Welcome to Thirsty Thursday, a weekly column where we pick a beer from our fridge and review it, because in a world where two new breweries launch every single week, sometimes we need some help sifting through all of the hops.
Much like last week’s selection, the beer featured this week was part of the same trade, one that also yielded a pretty delectable Imperial IPA collaboration between Arizona Wilderness Brewing Company and Tired Hands Brewing Company. It too made the lengthy journey to my glass via New York City, from a brewery I often see on shelves but have tasted very little of – perhaps because another option always manages to catch my eye. That brewery is Evil Twin Brewing Company and the beer’s name is a mouthful, so I’m only saying it once: I Can Walk Past A Full-Grown Man On The Street, Wearing Nothing But Underwear, And Not Even Notice It.
Founded in 2010 as a nomadic brewery by Jeppe Jarnit-Bjergsø , Evil Twin originated in Denmark before officially planting roots in New York City back in 2016. Jarnit-Bjergsø is the twin brother of Mikkel Borg Bjergsø, one of the masterminds behind the popular Copenhagen-based microbrewery Mikkeller, hence the name of Jarnit-Bjergsø’s company. The goal of Jarnit-Bjergsø was to expand upon traditions of innovations and combine it with the intimacy of a local microbrewery, allowing Evil Twin to really expand on new flavors, perfect the classics and collaborate with other next-level brewers in and around the city – and throughout the world. Evil Twin appears to brew in the limited release style, with little year-round efforts but specific releases based either upon certain times of year or what ingredients may or may not be in season.

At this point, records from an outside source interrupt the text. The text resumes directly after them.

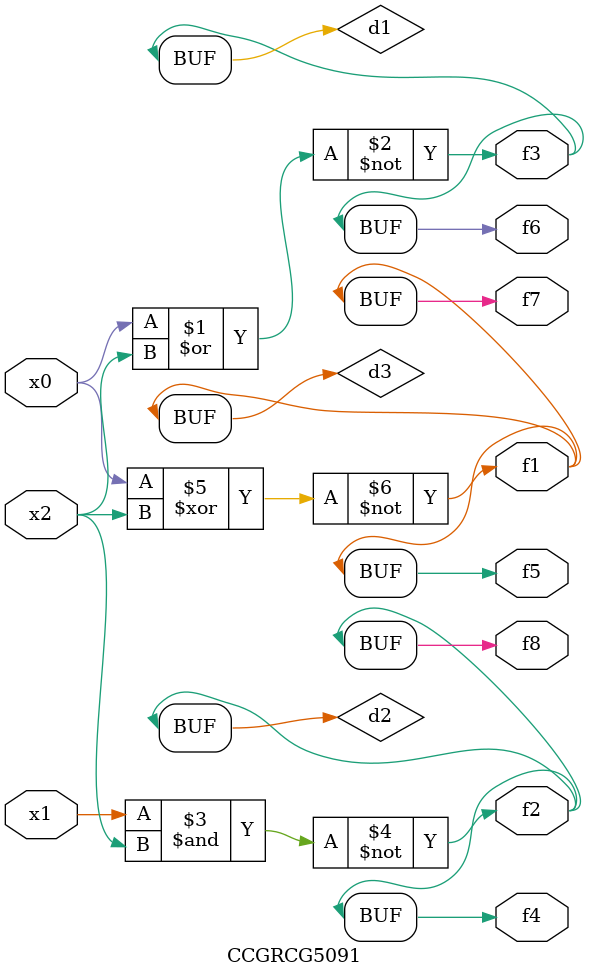
<source format=v>
module CCGRCG5091(
	input x0, x1, x2,
	output f1, f2, f3, f4, f5, f6, f7, f8
);

	wire d1, d2, d3;

	nor (d1, x0, x2);
	nand (d2, x1, x2);
	xnor (d3, x0, x2);
	assign f1 = d3;
	assign f2 = d2;
	assign f3 = d1;
	assign f4 = d2;
	assign f5 = d3;
	assign f6 = d1;
	assign f7 = d3;
	assign f8 = d2;
endmodule

</source>
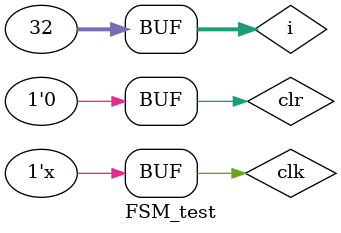
<source format=v>
`timescale 1ns / 1ps


module FSM_test;

	// Inputs
	reg clk;
	reg clr;

	// Outputs
	wire selectImm;
	wire [3:0] loadReg;
	wire [3:0] readRegA;
	wire [3:0] readRegB;
	wire [7:0] Imm;
	wire [7:0] op;

	// Instantiate the Unit Under Test (UUT)
	FSM uut (
		.clk(clk), 
		.clr(clr), 
		.selectImm(selectImm), 
		.loadReg(loadReg), 
		.readRegA(readRegA), 
		.readRegB(readRegB), 
		.Imm(Imm), 
		.op(op)
	);
	integer i;
	initial begin
		// Initialize Inputs
		clr = 0;
		clk = 0;
		#5 clr = 1;
		#1 clr = 0;
		
		for(i =0; i < 2**5; i = i+1) begin
			#50;
			#1 clr = 1;
			#2 clr = 0;
		end
		

        
		

	end
	
	always
		#1 clk = ~clk;
      
endmodule


</source>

Finding much more information on Evil Twin proved to be challenging, which is often the case with breweries that formed as nomadic endeavors. Delving a little deeper into I Can Walk Past was also somewhat of a challenge. What I knew going in was that it’s a 10.3 percent ABV Double Dry-Hopped Triple IPA that features Citra and Sabro hops, which Evil Twin claims gives it a tropical forward taste, a soft bitterness and a creamy mouthfeel. This particular 16-ounce “pounder” can was brewed on Jan. 31.
Speaking of the can, the label of I Can Walk Past is relatively simple. It features a white look with a large photo of someone with a horse head who is putting on a sweater, as well as the basic information of what is inside, like the alcohol content and what hops were used and that it was double dry-hopped – not a ton of information, but enough to suffice.
When I cracked it open, I got a strong aroma that’s standard for a DDH effort. It had a little of that earthy, dank smell, along with hints of tropical notes such as pineapple and grapefruit mixed in there. It smelled faintly like some sort of tropical flavored candy, with pineapple being the most noticeable. The pour into my tulip glass was pretty impressive, thanks to a healthy dose of off-white head that was a product of great carbonation, which was very evident from the lacing as I continued to enjoy this beer. It’s a hazy, yellow, orange juice-like color that is everything you’d want from a beer of this caliber. And then there was the taste, which was a slight culmination of both the pour and the aroma.
Let’s start with the mouthfeel. It was medium-bodied and was carbonated beautifully, as I mentioned before, allowing for many of the flavors to come shine. I could certainly pick-up on that creaminess that Evil Twin mentioned. Once again, for the third week in a row, I am enjoying another juicebomb simply based on the fact that there’s a exorbitant amount of tropical flavor, brought about by the hops. Having said that, there might have actually been a little too much acidity. It was clearly evident after a short time.
On the front-end, there was a wealth of citrus flavor from the hops in the form of pineapple, mango and grapefruit and on the back-end there’s a hint of pine and a bitterness that doesn’t really hit until the sip is complete. While I enjoyed the taste, I wouldn’t say I was exactly blown away. The drinkability was a little lackluster as I probably could have two at most before moving on to something different.
I’m not sure what the price would be for a four-pack or even a single but I’d have to bet it was somewhere between $20-$25, which is probably right on point. I Can Walk Past doesn’t have an official score from BeerAdvocate but does have an average score of 4.63 based on two ratings. I had to think long about what I’d score it but I settled much lower, at 8.0 out of 10.
It’s clear this beer was made with love and it shows, highlighting some of the complexity, especially in the outstanding overall look and smell. I just thought the taste offered a level of acidity that somewhat overpowered the tropical flavor shining through from the hops. It was well constructed and still very delicious but just one misstep away from being an all-time great for this column.